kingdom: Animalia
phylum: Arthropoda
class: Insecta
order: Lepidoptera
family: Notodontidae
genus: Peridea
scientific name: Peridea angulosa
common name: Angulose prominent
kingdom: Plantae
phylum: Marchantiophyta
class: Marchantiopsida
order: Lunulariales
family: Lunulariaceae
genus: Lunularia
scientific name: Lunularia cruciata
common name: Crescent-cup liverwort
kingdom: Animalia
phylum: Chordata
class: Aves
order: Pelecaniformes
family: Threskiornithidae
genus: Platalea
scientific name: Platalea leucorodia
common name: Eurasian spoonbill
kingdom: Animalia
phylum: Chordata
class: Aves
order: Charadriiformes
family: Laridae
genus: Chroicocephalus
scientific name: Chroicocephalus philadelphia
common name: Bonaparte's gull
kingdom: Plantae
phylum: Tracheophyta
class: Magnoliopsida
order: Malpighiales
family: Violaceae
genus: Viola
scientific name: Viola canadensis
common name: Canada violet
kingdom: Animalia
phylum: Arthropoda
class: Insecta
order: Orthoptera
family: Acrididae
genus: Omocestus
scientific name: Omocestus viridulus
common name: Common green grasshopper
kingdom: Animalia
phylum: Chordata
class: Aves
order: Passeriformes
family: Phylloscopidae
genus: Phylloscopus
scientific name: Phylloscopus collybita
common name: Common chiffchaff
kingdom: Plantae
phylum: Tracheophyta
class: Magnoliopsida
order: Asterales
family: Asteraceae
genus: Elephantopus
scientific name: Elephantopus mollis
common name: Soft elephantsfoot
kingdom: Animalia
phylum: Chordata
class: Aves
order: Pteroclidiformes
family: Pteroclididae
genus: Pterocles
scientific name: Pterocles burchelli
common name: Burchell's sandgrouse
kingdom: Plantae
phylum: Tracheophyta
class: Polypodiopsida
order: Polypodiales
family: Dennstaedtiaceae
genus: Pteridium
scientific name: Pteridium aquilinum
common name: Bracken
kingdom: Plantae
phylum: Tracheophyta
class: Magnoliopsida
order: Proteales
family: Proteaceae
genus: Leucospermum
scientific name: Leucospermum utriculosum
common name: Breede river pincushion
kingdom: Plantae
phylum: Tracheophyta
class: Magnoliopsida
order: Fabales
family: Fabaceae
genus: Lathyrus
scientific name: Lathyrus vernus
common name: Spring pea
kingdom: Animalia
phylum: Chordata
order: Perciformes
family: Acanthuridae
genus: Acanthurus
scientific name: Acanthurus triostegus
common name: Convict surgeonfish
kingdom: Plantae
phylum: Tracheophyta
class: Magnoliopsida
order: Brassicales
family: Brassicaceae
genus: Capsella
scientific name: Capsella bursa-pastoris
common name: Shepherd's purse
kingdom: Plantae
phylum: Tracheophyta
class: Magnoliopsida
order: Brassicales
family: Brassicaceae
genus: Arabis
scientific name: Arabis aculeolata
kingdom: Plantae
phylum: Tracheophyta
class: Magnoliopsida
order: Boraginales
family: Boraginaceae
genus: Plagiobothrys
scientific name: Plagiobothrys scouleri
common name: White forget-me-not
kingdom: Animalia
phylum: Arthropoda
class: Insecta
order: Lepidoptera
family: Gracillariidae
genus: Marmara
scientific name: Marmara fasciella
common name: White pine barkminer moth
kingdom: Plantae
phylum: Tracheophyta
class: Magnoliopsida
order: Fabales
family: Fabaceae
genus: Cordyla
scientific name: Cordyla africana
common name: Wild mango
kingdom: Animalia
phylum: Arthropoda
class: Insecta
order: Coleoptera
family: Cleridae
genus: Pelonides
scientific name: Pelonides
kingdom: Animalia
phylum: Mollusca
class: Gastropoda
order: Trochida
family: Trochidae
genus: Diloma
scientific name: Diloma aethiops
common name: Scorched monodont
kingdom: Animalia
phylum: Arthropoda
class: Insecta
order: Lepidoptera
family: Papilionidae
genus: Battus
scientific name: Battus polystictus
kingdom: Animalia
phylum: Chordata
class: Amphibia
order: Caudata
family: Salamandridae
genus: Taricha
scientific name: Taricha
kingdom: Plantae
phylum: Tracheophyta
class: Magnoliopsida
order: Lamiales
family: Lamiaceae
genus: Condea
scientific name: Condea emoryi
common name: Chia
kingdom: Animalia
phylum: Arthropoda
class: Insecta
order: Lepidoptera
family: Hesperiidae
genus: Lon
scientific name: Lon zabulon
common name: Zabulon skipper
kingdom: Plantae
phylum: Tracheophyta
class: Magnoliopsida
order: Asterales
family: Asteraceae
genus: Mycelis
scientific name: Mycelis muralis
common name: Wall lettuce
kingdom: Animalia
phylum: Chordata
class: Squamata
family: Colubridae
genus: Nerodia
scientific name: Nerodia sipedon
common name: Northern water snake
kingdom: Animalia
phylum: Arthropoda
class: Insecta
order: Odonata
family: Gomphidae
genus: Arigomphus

* [Aim of the task]:
Please rewrite the lines of every item above with "common name" replaced by "vernacular name", leaving everything else unchanged.

* [Answer to this exercise]:
kingdom: Animalia
phylum: Arthropoda
class: Insecta
order: Lepidoptera
family: Notodontidae
genus: Peridea
scientific name: Peridea angulosa
vernacular name: Angulose prominent
kingdom: Plantae
phylum: Marchantiophyta
class: Marchantiopsida
order: Lunulariales
family: Lunulariaceae
genus: Lunularia
scientific name: Lunularia cruciata
vernacular name: Crescent-cup liverwort
kingdom: Animalia
phylum: Chordata
class: Aves
order: Pelecaniformes
family: Threskiornithidae
genus: Platalea
scientific name: Platalea leucorodia
vernacular name: Eurasian spoonbill
kingdom: Animalia
phylum: Chordata
class: Aves
order: Charadriiformes
family: Laridae
genus: Chroicocephalus
scientific name: Chroicocephalus philadelphia
vernacular name: Bonaparte's gull
kingdom: Plantae
phylum: Tracheophyta
class: Magnoliopsida
order: Malpighiales
family: Violaceae
genus: Viola
scientific name: Viola canadensis
vernacular name: Canada violet
kingdom: Animalia
phylum: Arthropoda
class: Insecta
order: Orthoptera
family: Acrididae
genus: Omocestus
scientific name: Omocestus viridulus
vernacular name: Common green grasshopper
kingdom: Animalia
phylum: Chordata
class: Aves
order: Passeriformes
family: Phylloscopidae
genus: Phylloscopus
scientific name: Phylloscopus collybita
vernacular name: Common chiffchaff
kingdom: Plantae
phylum: Tracheophyta
class: Magnoliopsida
order: Asterales
family: Asteraceae
genus: Elephantopus
scientific name: Elephantopus mollis
vernacular name: Soft elephantsfoot
kingdom: Animalia
phylum: Chordata
class: Aves
order: Pteroclidiformes
family: Pteroclididae
genus: Pterocles
scientific name: Pterocles burchelli
vernacular name: Burchell's sandgrouse
kingdom: Plantae
phylum: Tracheophyta
class: Polypodiopsida
order: Polypodiales
family: Dennstaedtiaceae
genus: Pteridium
scientific name: Pteridium aquilinum
vernacular name: Bracken
kingdom: Plantae
phylum: Tracheophyta
class: Magnoliopsida
order: Proteales
family: Proteaceae
genus: Leucospermum
scientific name: Leucospermum utriculosum
vernacular name: Breede river pincushion
kingdom: Plantae
phylum: Tracheophyta
class: Magnoliopsida
order: Fabales
family: Fabaceae
genus: Lathyrus
scientific name: Lathyrus vernus
vernacular name: Spring pea
kingdom: Animalia
phylum: Chordata
order: Perciformes
family: Acanthuridae
genus: Acanthurus
scientific name: Acanthurus triostegus
vernacular name: Convict surgeonfish
kingdom: Plantae
phylum: Tracheophyta
class: Magnoliopsida
order: Brassicales
family: Brassicaceae
genus: Capsella
scientific name: Capsella bursa-pastoris
vernacular name: Shepherd's purse
kingdom: Plantae
phylum: Tracheophyta
class: Magnoliopsida
order: Brassicales
family: Brassicaceae
genus: Arabis
scientific name: Arabis aculeolata
kingdom: Plantae
phylum: Tracheophyta
class: Magnoliopsida
order: Boraginales
family: Boraginaceae
genus: Plagiobothrys
scientific name: Plagiobothrys scouleri
vernacular name: White forget-me-not
kingdom: Animalia
phylum: Arthropoda
class: Insecta
order: Lepidoptera
family: Gracillariidae
genus: Marmara
scientific name: Marmara fasciella
vernacular name: White pine barkminer moth
kingdom: Plantae
phylum: Tracheophyta
class: Magnoliopsida
order: Fabales
family: Fabaceae
genus: Cordyla
scientific name: Cordyla africana
vernacular name: Wild mango
kingdom: Animalia
phylum: Arthropoda
class: Insecta
order: Coleoptera
family: Cleridae
genus: Pelonides
scientific name: Pelonides
kingdom: Animalia
phylum: Mollusca
class: Gastropoda
order: Trochida
family: Trochidae
genus: Diloma
scientific name: Diloma aethiops
vernacular name: Scorched monodont
kingdom: Animalia
phylum: Arthropoda
class: Insecta
order: Lepidoptera
family: Papilionidae
genus: Battus
scientific name: Battus polystictus
kingdom: Animalia
phylum: Chordata
class: Amphibia
order: Caudata
family: Salamandridae
genus: Taricha
scientific name: Taricha
kingdom: Plantae
phylum: Tracheophyta
class: Magnoliopsida
order: Lamiales
family: Lamiaceae
genus: Condea
scientific name: Condea emoryi
vernacular name: Chia
kingdom: Animalia
phylum: Arthropoda
class: Insecta
order: Lepidoptera
family: Hesperiidae
genus: Lon
scientific name: Lon zabulon
vernacular name: Zabulon skipper
kingdom: Plantae
phylum: Tracheophyta
class: Magnoliopsida
order: Asterales
family: Asteraceae
genus: Mycelis
scientific name: Mycelis muralis
vernacular name: Wall lettuce
kingdom: Animalia
phylum: Chordata
class: Squamata
family: Colubridae
genus: Nerodia
scientific name: Nerodia sipedon
vernacular name: Northern water snake
kingdom: Animalia
phylum: Arthropoda
class: Insecta
order: Odonata
family: Gomphidae
genus: Arigomphus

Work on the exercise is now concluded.